[Stored data — start]

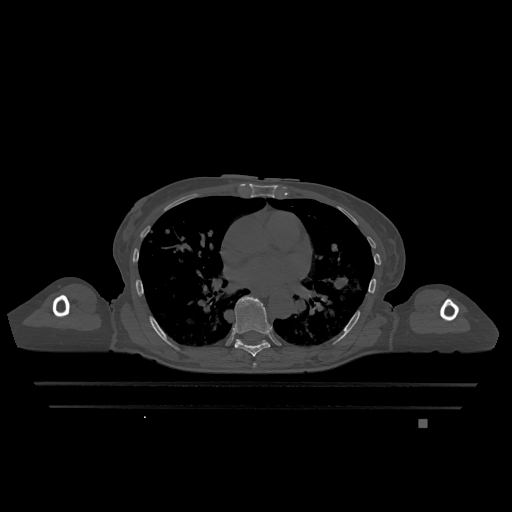
CT including the spine, one axial slice. Slice 731 of 1317 in the series (ordered by position). Bone window (W 1800 / L 400 HU). 0.5 mm slice thickness. 512 × 512 image matrix, field of view 500 × 500 mm. Female patient, age 74 years. From the clinical record (not read from this slice): primary cancer: lung; vertebrae with lytic lesions (as recorded): T1, T4, T5, T6, L4, L5.
Structures marked on this image (semi-automatic segmentation, software-assisted and operator-edited):
- T6 vertebra: bounding box [x1, y1, x2, y2] px = [253, 362, 257, 367]
- T7 vertebra: [235, 296, 270, 357]
- T9 vertebra: [236, 339, 266, 343]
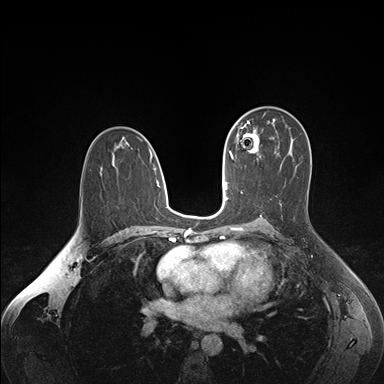
Breast MRI (dynamic contrast-enhanced), one axial slice; slice 99 of 176 in the series (ordered by position); dynamic contrast-enhanced series, time point 2 of 7 at this slice position (early post-contrast); 1.5 T; TE 1.6 ms, TR 4.2 ms; 1.1 mm slice thickness; 384 × 384 image matrix, field of view 350 × 350 mm. Female patient.
Outlined on this slice (semi-automatically segmented with operator editing):
- enhancing-tissue mask used for the functional tumour volume (all voxels passing the contrast-enhancement thresholds inside the analysis volume; usually the tumour): bounding box [x1, y1, x2, y2] px = [236, 126, 261, 157]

[Stored data — finish]

Copy each line above exactly. Images do not belong in the copy.

CT including the spine, one axial slice. Slice 731 of 1317 in the series (ordered by position). Bone window (W 1800 / L 400 HU). 0.5 mm slice thickness. 512 × 512 image matrix, field of view 500 × 500 mm. Female patient, age 74 years. From the clinical record (not read from this slice): primary cancer: lung; vertebrae with lytic lesions (as recorded): T1, T4, T5, T6, L4, L5.
Structures marked on this image (semi-automatic segmentation, software-assisted and operator-edited):
- T6 vertebra: bounding box [x1, y1, x2, y2] px = [253, 362, 257, 367]
- T7 vertebra: [235, 296, 270, 357]
- T9 vertebra: [236, 339, 266, 343]
Breast MRI (dynamic contrast-enhanced), one axial slice; slice 99 of 176 in the series (ordered by position); dynamic contrast-enhanced series, time point 2 of 7 at this slice position (early post-contrast); 1.5 T; TE 1.6 ms, TR 4.2 ms; 1.1 mm slice thickness; 384 × 384 image matrix, field of view 350 × 350 mm. Female patient.
Outlined on this slice (semi-automatically segmented with operator editing):
- enhancing-tissue mask used for the functional tumour volume (all voxels passing the contrast-enhancement thresholds inside the analysis volume; usually the tumour): bounding box [x1, y1, x2, y2] px = [236, 126, 261, 157]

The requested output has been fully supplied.